• TASK DESCRIPTION
Lay out the lines of the material as a Markdown table with two columns, Row and Text. Start with the line that contains "Identidad (AuthPoint)" and go on through the line that contains "el acceso en función del riesgo", numbering each line in order and leaving out any blank ones.

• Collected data
----
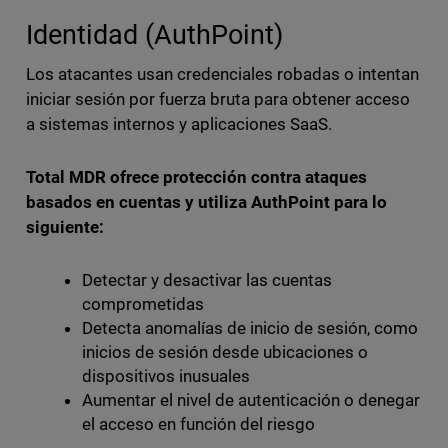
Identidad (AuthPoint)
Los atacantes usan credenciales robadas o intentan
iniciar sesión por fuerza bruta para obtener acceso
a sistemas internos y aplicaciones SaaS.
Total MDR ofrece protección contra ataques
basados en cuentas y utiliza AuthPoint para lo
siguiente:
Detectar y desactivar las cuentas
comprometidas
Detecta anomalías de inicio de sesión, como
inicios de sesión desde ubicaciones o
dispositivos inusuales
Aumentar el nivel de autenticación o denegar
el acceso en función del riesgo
----
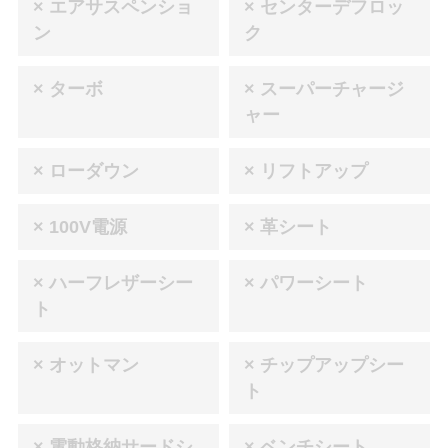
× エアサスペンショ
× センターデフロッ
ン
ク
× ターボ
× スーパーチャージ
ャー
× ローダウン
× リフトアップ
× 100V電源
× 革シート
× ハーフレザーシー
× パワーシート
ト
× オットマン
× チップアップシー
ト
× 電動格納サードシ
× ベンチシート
----
• PROBLEM SOLUTION
| Row | Text |
|---|---|
| 1 | Identidad (AuthPoint) |
| 2 | Los atacantes usan credenciales robadas o intentan |
| 3 | iniciar sesión por fuerza bruta para obtener acceso |
| 4 | a sistemas internos y aplicaciones SaaS. |
| 5 | Total MDR ofrece protección contra ataques |
| 6 | basados en cuentas y utiliza AuthPoint para lo |
| 7 | siguiente: |
| 8 | Detectar y desactivar las cuentas |
| 9 | comprometidas |
| 10 | Detecta anomalías de inicio de sesión, como |
| 11 | inicios de sesión desde ubicaciones o |
| 12 | dispositivos inusuales |
| 13 | Aumentar el nivel de autenticación o denegar |
| 14 | el acceso en función del riesgo |